Within the community of people who make their living paying attention to science--science writers, historians of science, science ethics and policy experts, among others--there are a few recurring concerns. One is the lack of scientific literacy in the general public, which is usually seen as being related to a "soundbite culture". Popular media sources need to distill everything down to small, simple, quotable summaries, but the work of science rarely produces small, simple results.
For most people, the most familiar examples of this come from health and medicine reporting, which often makes health science look contradictory and arbitrary: being overweight increases your chance of getting health problems, except when it makes you more likely to survive certain diseases, and losing weight is good for your health, unless you gain in back, because yo-yo-ing is bad for your health, and losing weight is futile because weight is genetically determined, except that people tend to lose weight when their friends do. You should always wear sunscreen, because even small amounts of sun exposure increase your risk for cancer, but not getting enough sun exposure means you're short on Vitamin D, which boosts your immune system. Red wine reduces your chance of heart disease, but drinking alcohol increases it. In all of these cases, the apparent contradictions come from the fact that the basic statements are huge oversimplifications of the research in question, sometimes to the point where the statement no longer accurately reflects even a part of what the research was about.
Part of basic scientific literacy is learning to unpack these statements, learning which questions to ask in order to put everything in the right context. When you're looking at a medical diagnosis, for instance, and someone says, "patients with this condition have a forty percent survival rate." What does that mean? What's the timeline? "Forty percent survival rate" means that forty percent of patients are still alive at some set time after diagnosis--three years, or five years, or ten years. If the timeframe is large enough, then the percentage may not take into account recent changes in treatment options. It can also be hard to tease out information about how early (or late) patients were diagnosed. Generally speaking, medical treatments are more effective in the early stages of an illness, but do the survival rate numbers take that into account?
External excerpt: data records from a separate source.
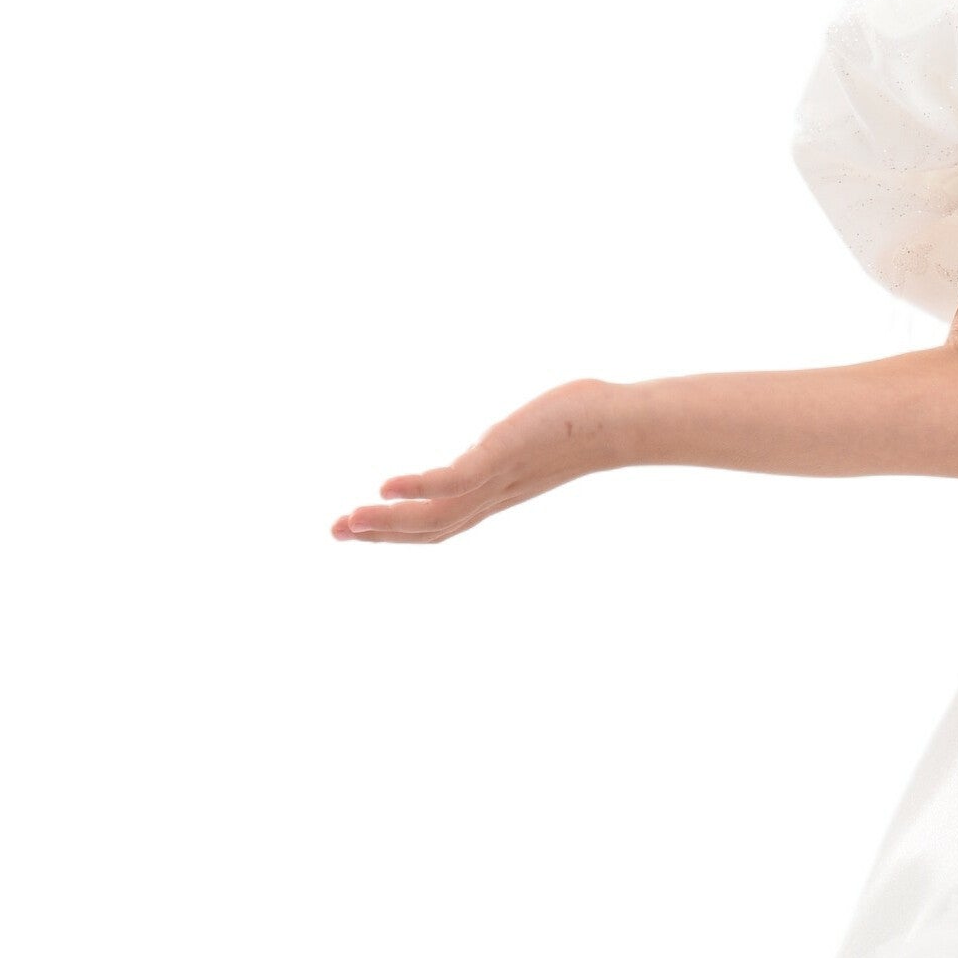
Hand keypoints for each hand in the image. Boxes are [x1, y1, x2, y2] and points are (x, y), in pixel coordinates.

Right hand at [331, 379, 630, 543]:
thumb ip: (508, 443)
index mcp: (495, 492)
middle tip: (334, 534)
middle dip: (381, 534)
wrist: (623, 423)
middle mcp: (493, 494)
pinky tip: (385, 487)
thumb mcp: (532, 438)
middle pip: (431, 528)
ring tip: (347, 524)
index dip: (399, 530)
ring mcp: (498, 479)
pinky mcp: (503, 456)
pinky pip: (455, 481)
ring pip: (436, 515)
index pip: (440, 522)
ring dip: (389, 523)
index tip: (358, 530)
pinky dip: (419, 489)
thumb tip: (501, 437)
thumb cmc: (583, 422)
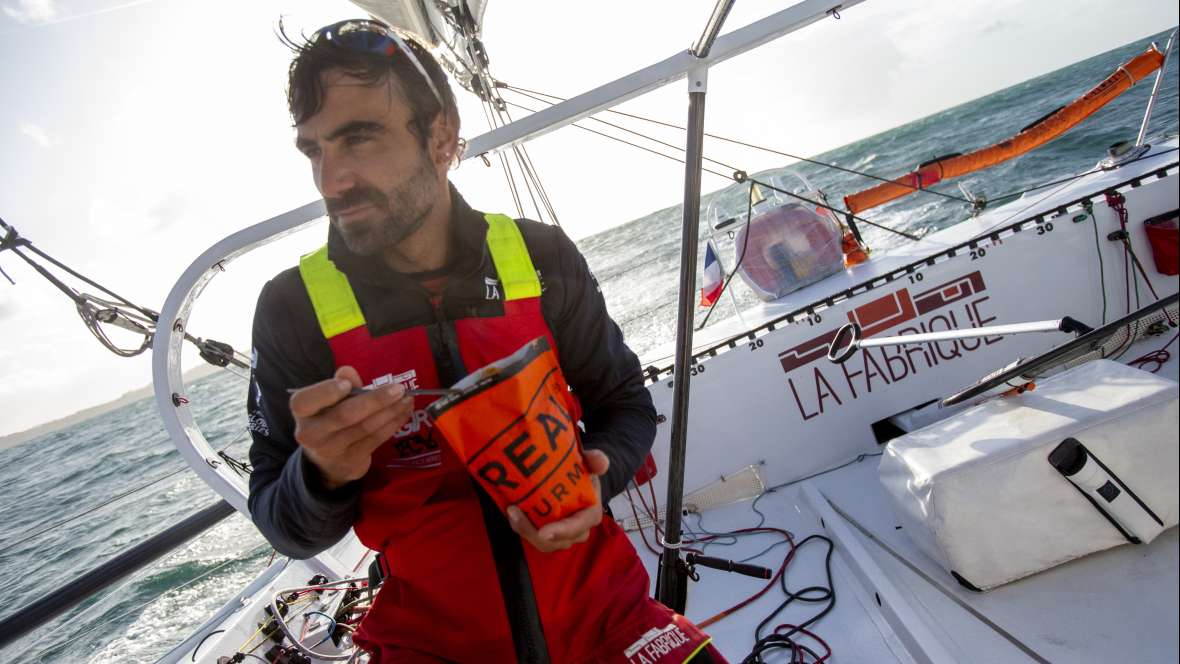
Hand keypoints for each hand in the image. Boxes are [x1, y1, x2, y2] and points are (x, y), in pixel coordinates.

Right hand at [289, 366, 412, 489]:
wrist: (326, 461)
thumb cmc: (329, 419)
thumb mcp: (329, 401)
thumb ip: (339, 384)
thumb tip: (347, 371)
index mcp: (302, 412)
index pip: (305, 401)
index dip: (326, 392)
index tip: (347, 384)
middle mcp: (311, 433)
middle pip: (345, 415)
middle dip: (375, 400)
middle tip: (398, 388)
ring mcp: (331, 450)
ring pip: (365, 428)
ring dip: (391, 411)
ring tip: (407, 399)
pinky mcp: (351, 462)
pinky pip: (376, 439)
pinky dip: (393, 424)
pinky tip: (403, 412)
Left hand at [506, 449, 609, 551]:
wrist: (577, 480)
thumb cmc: (583, 474)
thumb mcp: (589, 464)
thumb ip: (595, 460)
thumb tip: (601, 462)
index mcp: (590, 515)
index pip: (577, 527)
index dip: (561, 531)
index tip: (543, 532)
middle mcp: (577, 530)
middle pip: (556, 541)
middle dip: (533, 532)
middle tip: (515, 513)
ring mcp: (561, 535)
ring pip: (542, 543)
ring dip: (524, 529)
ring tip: (511, 511)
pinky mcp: (547, 534)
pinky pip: (533, 536)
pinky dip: (521, 527)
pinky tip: (511, 512)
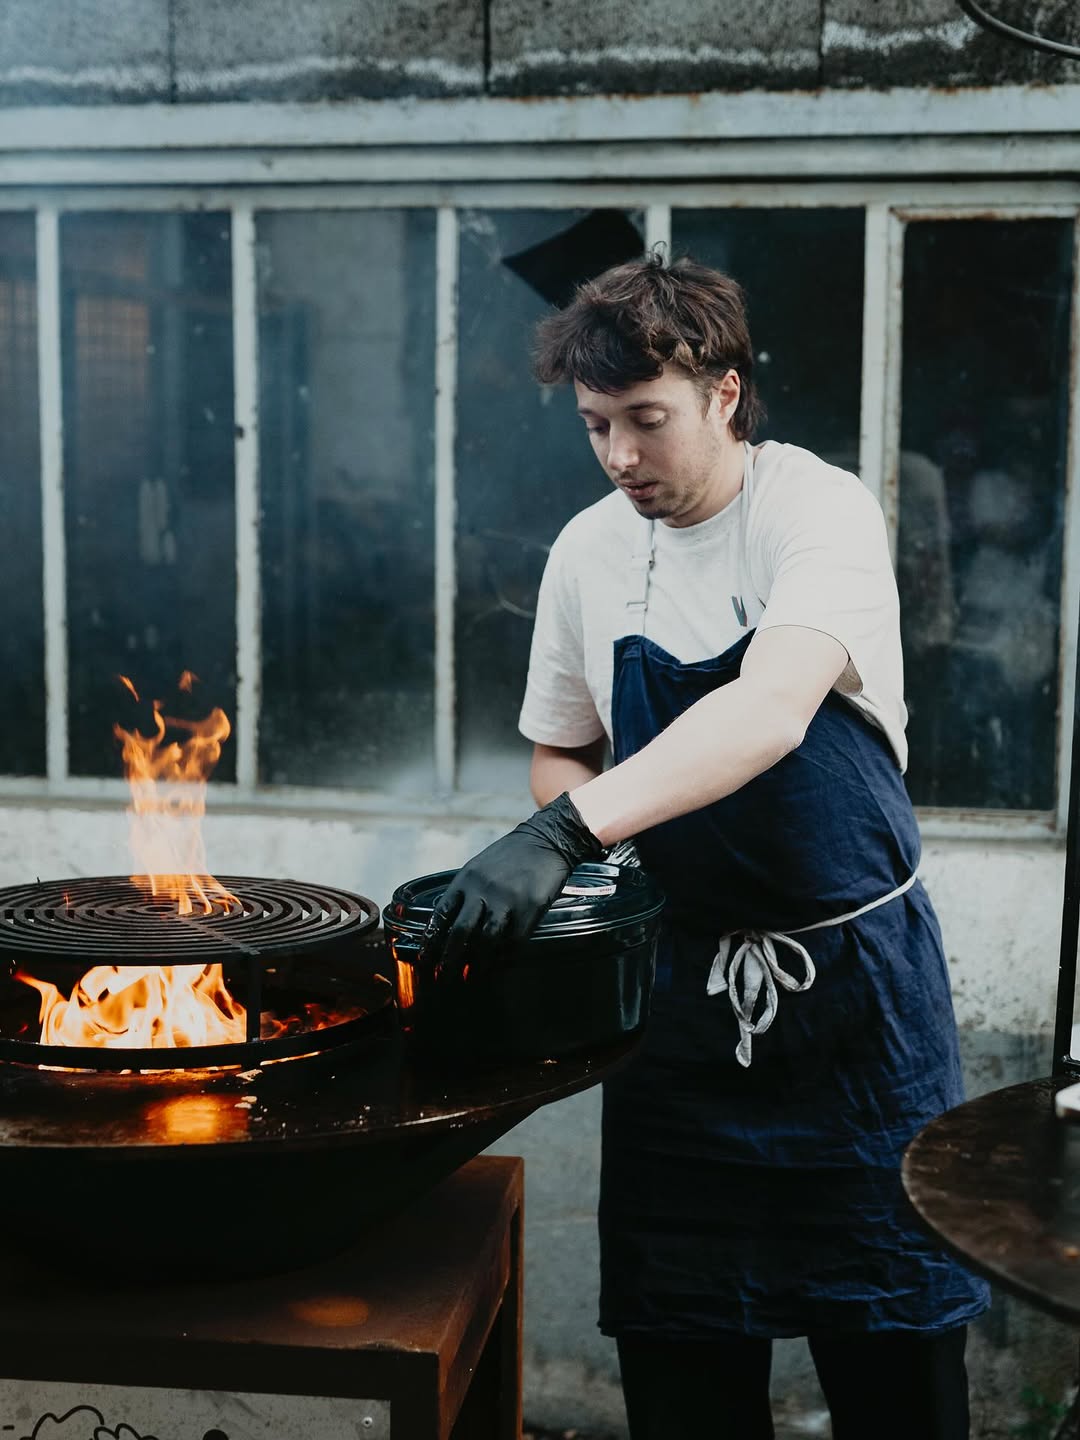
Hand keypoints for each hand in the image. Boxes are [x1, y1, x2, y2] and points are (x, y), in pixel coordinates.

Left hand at [423, 792, 603, 979]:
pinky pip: (513, 940)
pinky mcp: (529, 908)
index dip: (431, 939)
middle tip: (442, 975)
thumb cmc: (512, 855)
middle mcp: (482, 890)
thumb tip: (451, 920)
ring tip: (469, 976)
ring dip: (475, 963)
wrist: (547, 840)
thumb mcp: (480, 865)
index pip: (441, 914)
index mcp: (466, 879)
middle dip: (448, 957)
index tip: (425, 957)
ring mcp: (507, 900)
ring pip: (485, 940)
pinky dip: (504, 956)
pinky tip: (498, 964)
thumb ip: (467, 890)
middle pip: (459, 932)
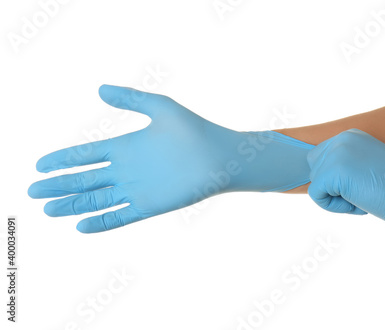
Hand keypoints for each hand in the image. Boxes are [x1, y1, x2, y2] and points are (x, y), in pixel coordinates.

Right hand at [28, 85, 312, 232]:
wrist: (221, 156)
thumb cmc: (194, 130)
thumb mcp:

If you spend a lot of your time dealing with science and medicine, either from the inside or the outside, this kind of thinking becomes second nature. But it can fly away just when you need it most. A few years ago, someone very close to me was diagnosed with cancer. When I first found out, I spent hours researching online, trying to get a handle on the situation. I found websites that explained treatments and prognosis in detail, that avoided all of the sound-bite pitfalls I described above, and I didn't want them. I was reading things like "patients diagnosed while in Stage 2, who enter treatment X immediately, have an eighty-five percent likelihood of still being alive seven years later, and the advent of medication Y has decreased the chance of remission after two years," and I didn't care--the voice in my head was saying, just tell me if it's going to be okay. I kept thinking, I don't want all of this information, I just want the answer. Within a day or two, I was able to appreciate and process all of the detailed information, but right in that moment I finally understood the appeal of the scientific soundbite.
All of this has been on my mind again this week, watching some of my closest friends manage a medical crisis with their infant son. They're lucky enough to have doctors who will explain everything to them, patiently and thoroughly and in detail, and they're being flooded with information, and they're doing a great job of processing all of it. From where I'm standing, half a step back, I'm comforted by having access to so much information, most of the time. Every once in a while, though, all the statistics and probabilities fade into white noise, and the sound of all those numbers turns into that same small voice: just tell me if he's going to be okay.